Roules de Oleroun des Iugementz et des Estatutz de la Myer” is noted but not transcribed in The Little Red Book of Bristol, vol. I, ed. F. B. Bickley (Bristol and London, 1900), 88. The manuscript dates to the fourteenth century; it was not collated by Twiss or Studer but was consulted by Krieger (below).  When it was collated with a list of Studer’s variants (M. E. Basile, J. F. Bestor, D. R. Coquilletter and C. Donahue, Lex Mercatoria and Legal Pluralism: A Late Thirteenth-Century Treatise and Its Aferlife (Cambridge, MA: Ames Foundation, 1998), 211-12), the editors concluded that the Bristol version was a version of Studer’s beta I and therefore as early a text of the Laws as the versions in the Oak Book of Southampton and Bodleian MS 462.

K-F. Krieger, Ursprung und Wurzeln der Rôles de Oléron, Quellen und Darstellungen zur hansischen Geschichte n. F., 15 (Köln, 1970). Detailed analysis of the early print editions and 27 manuscript versions of the Laws. Krieger thinks that the Laws were assembled in England in the 1280s via a private initiative rather than as an institutional project since there is evidence it was being used in city courts by that time. He provides (pp. 122-45) a diplomatic edition of the original 24 clauses in the Anglo-Norman text of the Laws in the Liber Horn, which he considers the earliest version, with a German translation in facing columns. 

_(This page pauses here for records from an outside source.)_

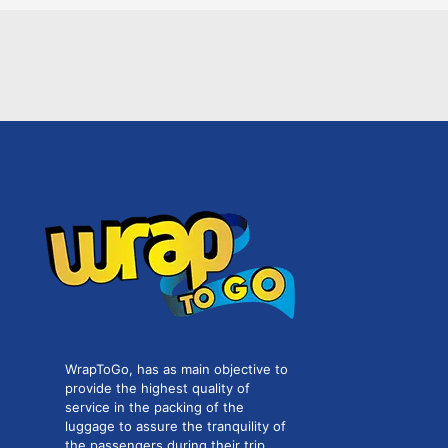
WrapToGo, has as main objective to
provide the highest quality of
service in the packing of the
luggage to assure the tranquility of
the passengers during their trip.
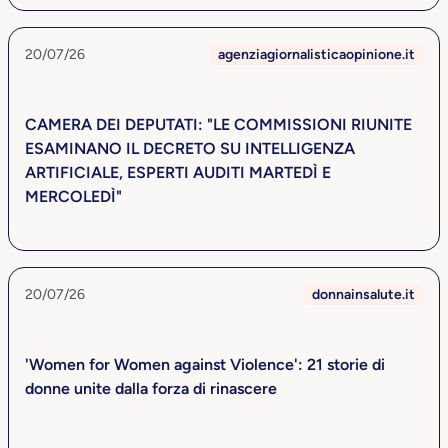
20/07/26
agenziagiornalisticaopinione.it
CAMERA DEI DEPUTATI: "LE COMMISSIONI RIUNITE
ESAMINANO IL DECRETO SU INTELLIGENZA
ARTIFICIALE, ESPERTI AUDITI MARTEDÌ E
MERCOLEDÌ"
20/07/26
donnainsalute.it
'Women for Women against Violence': 21 storie di
donne unite dalla forza di rinascere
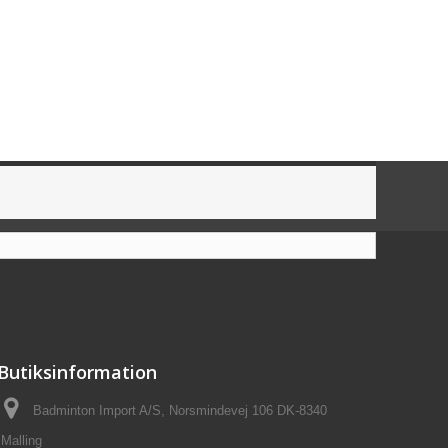
Butiksinformation
Badminton Import A/S, Norsmindevej 106 DK-8340
Malling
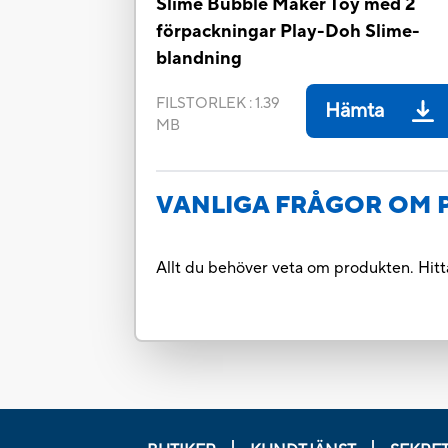
Slime Bubble Maker Toy med 2
förpackningar Play-Doh Slime-
blandning
FILSTORLEK
:
1.39
Hämta
MB
VANLIGA FRÅGOR OM
Allt du behöver veta om produkten. Hitta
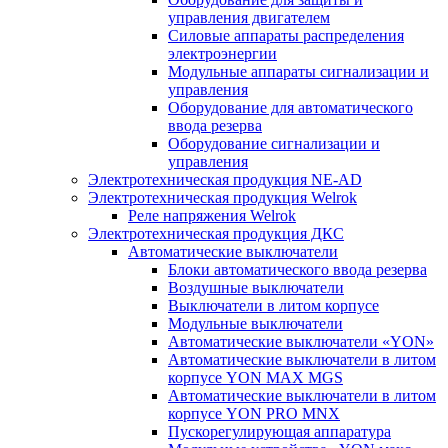
управления двигателем
Силовые аппараты распределения
электроэнергии
Модульные аппараты сигнализации и
управления
Оборудование для автоматического
ввода резерва
Оборудование сигнализации и
управления
Электротехническая продукция NE-AD
Электротехническая продукция Welrok
Реле напряжения Welrok
Электротехническая продукция ДКС
Автоматические выключатели
Блоки автоматического ввода резерва
Воздушные выключатели
Выключатели в литом корпусе
Модульные выключатели
Автоматические выключатели «YON»
Автоматические выключатели в литом
корпусе YON MAX MGS
Автоматические выключатели в литом
корпусе YON PRO MNX
Пускорегулирующая аппаратура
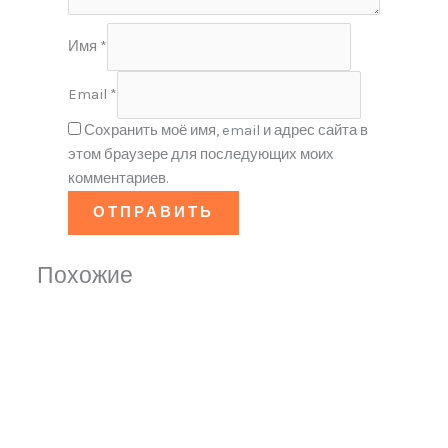
Имя
*
Email
*
Сохранить моё имя, email и адрес сайта в
этом браузере для последующих моих
комментариев.
Похожие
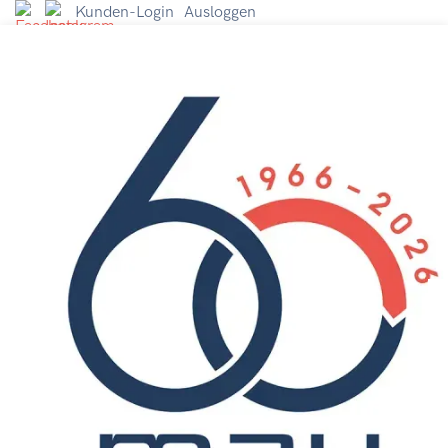
Kunden-Login
Ausloggen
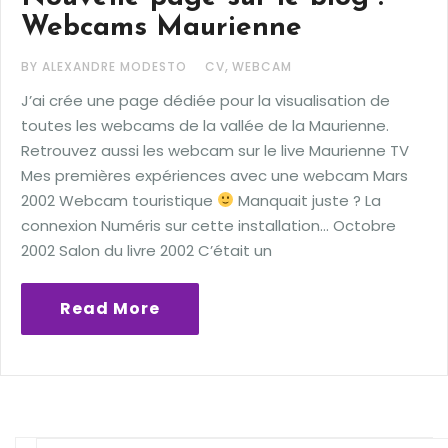
Webcams Maurienne
,
BY ALEXANDRE MODESTO
CV
WEBCAM
J’ai crée une page dédiée pour la visualisation de
toutes les webcams de la vallée de la Maurienne.
Retrouvez aussi les webcam sur le live Maurienne TV
Mes premières expériences avec une webcam Mars
2002 Webcam touristique
Manquait juste ? La
connexion Numéris sur cette installation… Octobre
2002 Salon du livre 2002 C’était un
Read More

J. Shephard, “Les Origines des Rôles d’Oléron,” (Unpublished M.A. thesis, Department of History, University of Poitiers, 1983) and “Les Rôles d’Oléron: Étude des Manuscrits et Ėdition du Texte” (unpublished D.E.A. thesis, Department of History, University of Poitiers, 1985). He suggests that the Laws were composed c. 1190-126. His edition is based on 30 manuscripts (as cited in Hale and Fleetwood on Admiralty Jurisdiction, ed. M. J. Prichard and D.E.C. Yale, Selden Society vol. 108 (London, 1993), pp. xxxv-vi, n. 7).  

“Les bons usages et les bonnes costumes et les bons jugemenz de la commune de l’Oleron,” Le Coutumier de l’Ile d’Oléron, ed. C. Bémont (Paris, 1919). A fourteenth-century manuscript in the Oléronais dialect that includes many chapters relating to the Laws of Oléron but which probably pre-date the Laws; it is reproduced with a translation by Twiss (Black Book, II, 254-401) and, more recently, in Le Coutumier d’Oléron, ed. J. H. Williston. (Poitiers, 1992). 

Rooles ou Jugemens d’Oléron,” in M. Pardessus, Collection de lois maritimes antérieures aux XVIIIe siècle, 6 vols. (Paris, 1828-45), I, 322- 54. Consulted five manuscripts, including BL Cotton Ms. Nero A. VI, dated to the mid-fourteenth century; Bodleian Ms. 462, of the early fourteenth century; and Ms. Leghorn, written in Gascon dialect in the fifteenth century in providing an edition of the Laws along with a modern French translation. The edition includes later ordinances, for a total of 56. His work is the departure point for most modern studies of the Laws, although some of his views and readings have been corrected by later scholars. 

Edda Frankot, “The Scottish Translations of the Rôles d’Oléron: Edition and Commentary”, in Miscellany Eight, ed. A. M. Godfrey, Stair Society vol. 67 (Edinburgh, 2020), pp. 13–56. Frankot provides a critical edition based on fifteen surviving manuscripts. For each of the original 24 articles, she provides the Scots translation (with important variants noted), a comment summarizing and explaining the original French article in English, and a comment on the Scots translation.